Günümüz dünyasında manen bir maddi, bir de manevi hayat penceresi vardır. Madde penceresinden bakan insan maddenin esiri olmaktan kendini alamaz. Hep bu dünya için çalışır. Bu dünyaya niye geldiğini bir türlü düşünemez bir hale gelir. Mana penceresinden bakan insan ise, hep ilim elde etmeye ve elde etmiş olduğu ilimlerle amel etmeye bakar. Bu dünyayı ahiretini kazanmak için vesile bilir. Konu ile ilgili olarak geçmişten bir pencere açmaya ne dersiniz?
Zamanında Halife Harun Reşit ile Behlül Dana arasında öyle bir sorulu cevaplı konuşma geçer:
Behlül der ki: “Harun sana üç soru soracağım, cevap vermeni isteyeceğim:
1-Yeryüzünde en çok ne vardır?
2-Yeraltında en çok ne vardır?
3-Gökyüzünde en çok ne vardır?
Halife Harun Reşit hiç düşünmeden cevap verir:
-Birinci olarak yeryüzünde en çok insanlar, hayvanlar, bitkiler ve ağaçlar vardır.
-İkinci olarak yer altında ölüler ve madenler vardır.
-Üçüncü olarak gökyüzünde kuşlar, kelebekler ve uçan varlıklar vardır.
Bunları işiten Behlül Dana der ki:
“Verdiğin cevaplar zahiri anlamda doğru ama ben bunları kastetmemiştim.”
Harun Reşit der ki:
“Peki Behlül senin kastın nedir, cevapların nasıldır, söyle de biz de öğrenelim.”
Behlülh Dana ibret dolu şu açıklamayı yapar:
Birinci olarak yeryüzünde en çok in sanların bitmek tükenmez bilmeyen hırsları, tamahları, sonu gelmez arzuları ve uzun emelleri vardır.
İkinci olarak yeraltında dünyada elde edilemeyen ve elden kaçan fırsatların ahları, vahları ve eyvahları vardır.
Üçüncü olarak gökyüzünde ise Salih kulların kelime-i tevhitleri, zikirleri, fikirlere, şükürleri, onların güzel sözleri ve Salih amelleri vardır.
İnsanı insan yapan hiç şüphesiz ki Salih ameldir. Bu amellerin güzel yapılabilmesi için de ilim elde etmesidir. Allah her bir insanı eşrefi mahlûk olarak yaratmış ve her türlü nimeti de kendisine vermiştir.
İnsan elbette erinde gecinde bir ahiret yolcusudur. İnsana yakışan kendini zilletten kurtarıp izzet ve şeref sahibi birisi olma yolunda çaba ve gayret göstermesidir. Bunun en güzel yol uda Allah’ı bilmek, O’na itaat etmek ve O’nu durmadan zikretmektir.

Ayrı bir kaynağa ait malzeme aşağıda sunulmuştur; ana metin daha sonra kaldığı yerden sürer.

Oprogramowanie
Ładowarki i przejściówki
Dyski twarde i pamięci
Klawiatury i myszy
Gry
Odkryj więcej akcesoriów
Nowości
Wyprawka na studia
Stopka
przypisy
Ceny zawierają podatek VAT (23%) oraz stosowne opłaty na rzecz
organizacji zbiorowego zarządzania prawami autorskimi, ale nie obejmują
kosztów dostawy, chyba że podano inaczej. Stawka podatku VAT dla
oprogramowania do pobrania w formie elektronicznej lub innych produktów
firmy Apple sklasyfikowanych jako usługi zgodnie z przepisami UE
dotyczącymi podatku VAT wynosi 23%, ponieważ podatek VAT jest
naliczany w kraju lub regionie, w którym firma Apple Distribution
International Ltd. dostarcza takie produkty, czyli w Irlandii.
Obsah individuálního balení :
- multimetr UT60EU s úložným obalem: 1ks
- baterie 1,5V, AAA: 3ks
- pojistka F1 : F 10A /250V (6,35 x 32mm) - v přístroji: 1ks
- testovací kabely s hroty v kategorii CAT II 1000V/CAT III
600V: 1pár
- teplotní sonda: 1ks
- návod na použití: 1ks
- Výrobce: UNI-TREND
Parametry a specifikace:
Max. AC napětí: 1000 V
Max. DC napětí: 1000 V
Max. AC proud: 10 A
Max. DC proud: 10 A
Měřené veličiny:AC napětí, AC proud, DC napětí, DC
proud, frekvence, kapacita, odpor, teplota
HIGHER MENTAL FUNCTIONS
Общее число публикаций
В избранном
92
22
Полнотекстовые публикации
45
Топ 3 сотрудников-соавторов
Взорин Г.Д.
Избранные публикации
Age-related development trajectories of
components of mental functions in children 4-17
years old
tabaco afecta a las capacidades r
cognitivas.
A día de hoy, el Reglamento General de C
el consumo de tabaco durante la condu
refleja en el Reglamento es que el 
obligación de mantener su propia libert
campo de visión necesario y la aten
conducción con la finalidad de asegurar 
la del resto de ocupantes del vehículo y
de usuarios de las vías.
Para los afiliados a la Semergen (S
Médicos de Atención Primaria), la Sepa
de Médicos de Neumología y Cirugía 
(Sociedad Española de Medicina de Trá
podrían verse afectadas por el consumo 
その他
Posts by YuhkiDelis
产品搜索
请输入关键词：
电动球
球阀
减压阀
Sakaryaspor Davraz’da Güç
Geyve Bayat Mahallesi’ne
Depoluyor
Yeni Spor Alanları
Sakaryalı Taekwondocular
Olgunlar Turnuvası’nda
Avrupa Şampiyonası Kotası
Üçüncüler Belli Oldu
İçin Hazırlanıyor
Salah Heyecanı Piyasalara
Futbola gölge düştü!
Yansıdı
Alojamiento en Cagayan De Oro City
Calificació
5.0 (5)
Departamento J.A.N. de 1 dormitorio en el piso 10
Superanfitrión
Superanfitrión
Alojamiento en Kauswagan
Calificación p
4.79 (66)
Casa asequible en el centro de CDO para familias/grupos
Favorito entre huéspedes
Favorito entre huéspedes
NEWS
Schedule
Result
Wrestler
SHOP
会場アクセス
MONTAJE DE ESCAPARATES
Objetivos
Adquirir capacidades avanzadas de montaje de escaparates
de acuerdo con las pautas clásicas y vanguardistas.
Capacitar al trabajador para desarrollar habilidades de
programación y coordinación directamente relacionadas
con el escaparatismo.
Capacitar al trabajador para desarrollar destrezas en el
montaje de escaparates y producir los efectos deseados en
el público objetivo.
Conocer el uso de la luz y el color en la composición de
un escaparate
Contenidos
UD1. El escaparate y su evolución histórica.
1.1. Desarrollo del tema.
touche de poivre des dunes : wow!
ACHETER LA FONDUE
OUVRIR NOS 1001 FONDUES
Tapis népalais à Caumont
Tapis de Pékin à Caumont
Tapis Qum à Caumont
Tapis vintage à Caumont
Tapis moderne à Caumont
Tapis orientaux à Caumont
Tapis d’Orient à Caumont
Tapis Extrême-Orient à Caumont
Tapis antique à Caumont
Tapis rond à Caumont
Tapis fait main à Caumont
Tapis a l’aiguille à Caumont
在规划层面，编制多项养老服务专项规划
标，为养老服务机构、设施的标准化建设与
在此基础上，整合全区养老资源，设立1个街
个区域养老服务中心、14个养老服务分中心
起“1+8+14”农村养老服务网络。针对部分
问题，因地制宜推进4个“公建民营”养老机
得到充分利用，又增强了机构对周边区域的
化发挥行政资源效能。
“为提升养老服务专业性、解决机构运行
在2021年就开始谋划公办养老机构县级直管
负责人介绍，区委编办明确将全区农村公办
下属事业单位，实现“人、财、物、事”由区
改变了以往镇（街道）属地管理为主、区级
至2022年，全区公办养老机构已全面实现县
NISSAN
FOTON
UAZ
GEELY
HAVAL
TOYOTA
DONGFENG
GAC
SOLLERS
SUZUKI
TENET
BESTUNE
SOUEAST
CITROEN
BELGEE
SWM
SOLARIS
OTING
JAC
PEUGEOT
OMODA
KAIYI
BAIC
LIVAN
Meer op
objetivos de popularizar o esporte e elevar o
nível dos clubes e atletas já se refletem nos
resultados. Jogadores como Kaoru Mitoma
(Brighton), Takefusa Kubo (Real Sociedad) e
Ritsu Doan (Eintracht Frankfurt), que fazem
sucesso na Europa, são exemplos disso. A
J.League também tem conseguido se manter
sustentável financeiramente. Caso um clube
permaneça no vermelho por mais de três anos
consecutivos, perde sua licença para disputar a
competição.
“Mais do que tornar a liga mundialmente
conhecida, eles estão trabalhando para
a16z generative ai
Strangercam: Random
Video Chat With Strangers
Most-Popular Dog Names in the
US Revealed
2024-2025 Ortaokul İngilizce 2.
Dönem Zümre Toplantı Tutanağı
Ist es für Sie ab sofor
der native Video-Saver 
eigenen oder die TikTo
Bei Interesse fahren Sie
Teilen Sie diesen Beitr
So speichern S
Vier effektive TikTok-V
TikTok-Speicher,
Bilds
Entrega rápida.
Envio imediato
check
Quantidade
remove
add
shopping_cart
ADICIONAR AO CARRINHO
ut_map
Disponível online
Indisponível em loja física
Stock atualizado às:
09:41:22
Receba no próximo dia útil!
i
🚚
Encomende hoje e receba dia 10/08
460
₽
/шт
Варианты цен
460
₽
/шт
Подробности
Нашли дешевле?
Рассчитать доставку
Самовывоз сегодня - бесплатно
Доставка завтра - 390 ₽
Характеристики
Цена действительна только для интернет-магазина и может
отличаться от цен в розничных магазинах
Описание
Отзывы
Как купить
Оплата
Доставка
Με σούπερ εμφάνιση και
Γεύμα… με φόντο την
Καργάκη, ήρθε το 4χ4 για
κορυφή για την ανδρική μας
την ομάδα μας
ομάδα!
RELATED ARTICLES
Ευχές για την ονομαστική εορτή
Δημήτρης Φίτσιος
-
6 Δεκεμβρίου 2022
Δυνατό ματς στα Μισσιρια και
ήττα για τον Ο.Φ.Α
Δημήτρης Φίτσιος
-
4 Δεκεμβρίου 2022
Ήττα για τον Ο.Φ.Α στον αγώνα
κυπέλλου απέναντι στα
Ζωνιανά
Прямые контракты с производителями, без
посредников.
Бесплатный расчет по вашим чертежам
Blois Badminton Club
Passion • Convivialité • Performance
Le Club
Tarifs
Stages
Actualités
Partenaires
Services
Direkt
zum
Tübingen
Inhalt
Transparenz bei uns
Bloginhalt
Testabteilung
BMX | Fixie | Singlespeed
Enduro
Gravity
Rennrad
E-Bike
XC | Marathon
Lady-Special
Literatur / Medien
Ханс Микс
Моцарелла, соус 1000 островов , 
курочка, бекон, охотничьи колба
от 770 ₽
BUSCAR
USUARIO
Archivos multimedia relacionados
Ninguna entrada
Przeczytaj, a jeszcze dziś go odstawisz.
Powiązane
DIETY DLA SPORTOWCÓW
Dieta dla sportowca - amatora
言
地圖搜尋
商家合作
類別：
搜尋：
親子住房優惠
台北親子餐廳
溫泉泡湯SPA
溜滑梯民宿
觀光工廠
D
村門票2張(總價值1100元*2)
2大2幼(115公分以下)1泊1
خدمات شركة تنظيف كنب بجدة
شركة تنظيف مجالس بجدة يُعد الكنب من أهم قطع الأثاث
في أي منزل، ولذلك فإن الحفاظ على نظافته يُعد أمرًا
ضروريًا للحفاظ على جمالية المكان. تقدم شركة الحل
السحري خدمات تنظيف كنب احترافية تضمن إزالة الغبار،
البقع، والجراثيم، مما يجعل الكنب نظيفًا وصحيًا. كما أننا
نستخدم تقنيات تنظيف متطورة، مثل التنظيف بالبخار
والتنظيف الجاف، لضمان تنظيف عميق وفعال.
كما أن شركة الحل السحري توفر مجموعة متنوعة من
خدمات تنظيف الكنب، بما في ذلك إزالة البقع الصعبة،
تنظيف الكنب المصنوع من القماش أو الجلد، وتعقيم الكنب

Kendini bilen insan odur ki, sağında ve solunda bulunan meleklerin yirmidört saat işlenen günahları ve sevapları yazdığını bilmesidir. Bütün işlenin günahların ve sevapların amel defterine yazılmış olduğunun idrakinde olmalıdır. Kendini bilen her gün yatmadan önce o gün işlemiş olduğu günah ve sevapları mizan terazisine koyup tartabilen, ertesi günü artık hiçbir günah işlememe azmeden kişidir.
Sonuç olarak diyebiliriz ki bu yalan olan dünyada iki pencere vardır. Birisi madde bir diğeri de mana penceresidir. Madde penceresinden bakan maddeci olur, mana penceresinden bakan ise bu dünyayı ahireti kazanmak için vesile bilir, Allah’ı tanımaya ve durmadan zikretmeyi bakar. Bu dünyada hiçbir şeyin baki olmadığının bilinci içinde yaşamaya çalışır. Allah’ın sevdiği Salih kullarının arasına girmek için çaba ve gayret gösterir.